In this habit of focusing on a single refrigerant characteristic, the first shakeup was Ozone Depletion Potential. And A3s were ruled out of the that transition in the US based on flammability, again focusing on a single characteristic. So they handed us refrigerant that was supposed to solve the high regulatory barriers placed on R22 by the Montreal Protocol but now they are freaking out about Global Warming Potential and regulating R410A almost as viciously as R22. And it appears not to have occurred to them that moving to refrigerants with a third higher operating pressures might lead to more refrigerant loss! Never do they seem to have really taken into account what refrigerants can be most efficiently maintained by the existing and upcoming core of field techs, or–god forbid–the homeowner.

Speaking of the homeowner, the systems I'm seeing with low refrigerant or contamination only a couple years in are going to lead to consumer dissatisfaction–but of course they don't really seem too worried about whether the consumers are happy either. Apparently it didn't occur to anyone that consumers vote. I'm not holding forth on the wisdom of their choices, Erin, just that these peccadillos can matter politically.

I'm not here to diss taking cognizance of ODP, GWP, COP, flammability, or toxicity for that matter. I'm suggesting that no one of these should take such precedence that poor performance on other measures is ignored–and the list of characteristics driving refrigerant choice should actually be significantly longer than that. We probably should have stuck with good field practice with R22 longer–given that it has 2 orders of magnitude less ODP than R12–if we didn't have a good replacement. Instead the industry seems to have ignored the unintended consequences of focusing so narrowly when there are multiple factors, and multiple constituencies besides manufacturers and bureaucrats that should be taken into account.

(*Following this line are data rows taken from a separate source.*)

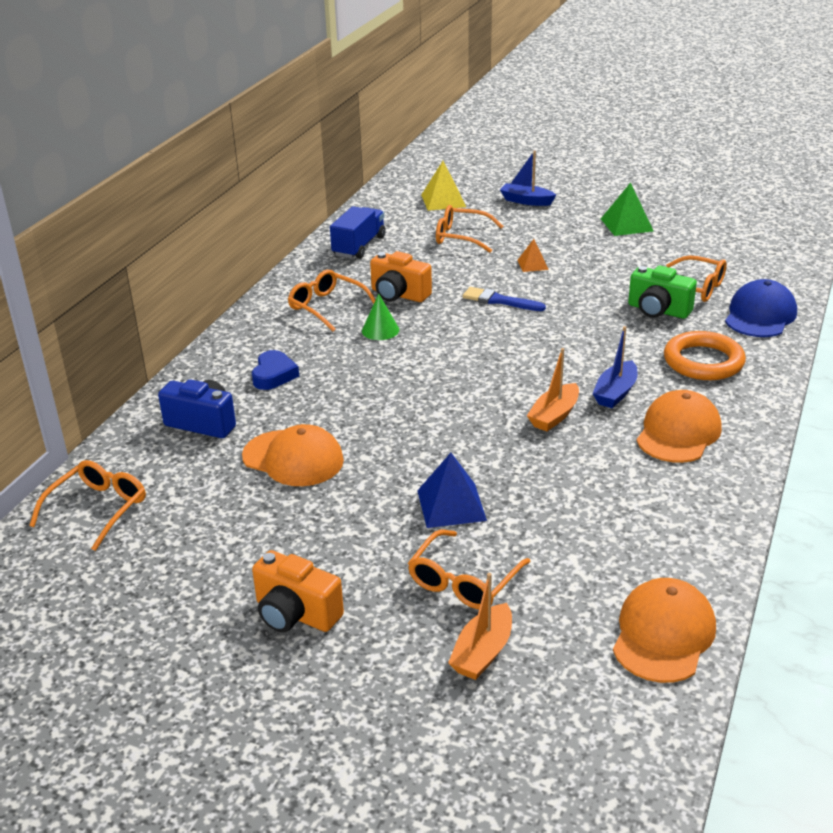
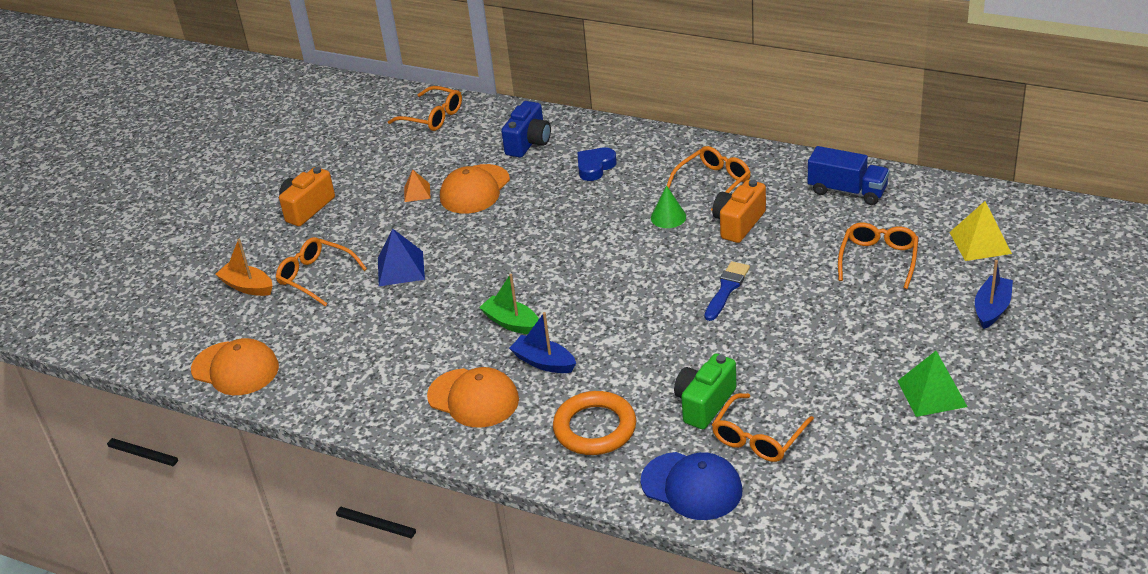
camera: 95 degrees right, 5 degrees up
blue heart [252,350,299,390] -> blue heart turned 120 degrees clockwise [577,147,617,181]
orange pyramid [517,239,549,272] -> orange pyramid moved to [404,170,431,202]
orange boat [527,348,579,431] -> green boat [479,274,539,334]

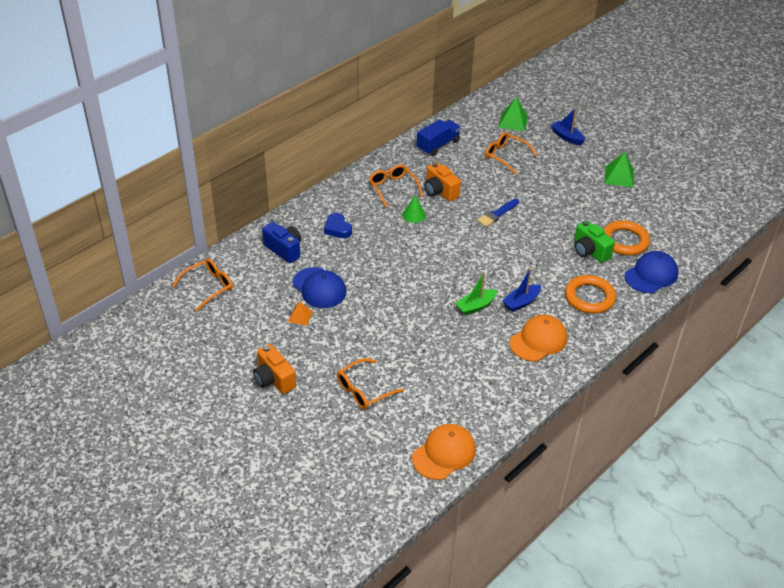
camera: 75 degrees left, 5 degrees up
orange boat [215,238,273,296] -> none
blue pyramid [378,229,425,286] -> none
orange cap [440,164,510,214] -> blue cap [293,267,346,308]
blue brush [705,261,750,321] -> blue brush turned 90 degrees counterclockwise [477,199,519,227]
orange glasses [712,393,814,462] -> orange ring [603,220,650,255]
yellow pyramid [949,201,1012,261] -> green pyramid [498,97,528,131]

So join me in RBOOM, Not that I'm out to subsidize these notions with everybody's utility rates. I would just like to get to where charge limits on par with the couple of 1 lb throwaway cans of propane probably sitting in your basement are not thought to be off the table for discussion. Even the otherwise regulatorily retentive europeans seem comfortable with that, why not America. Or join me and tell me why I'm wrong.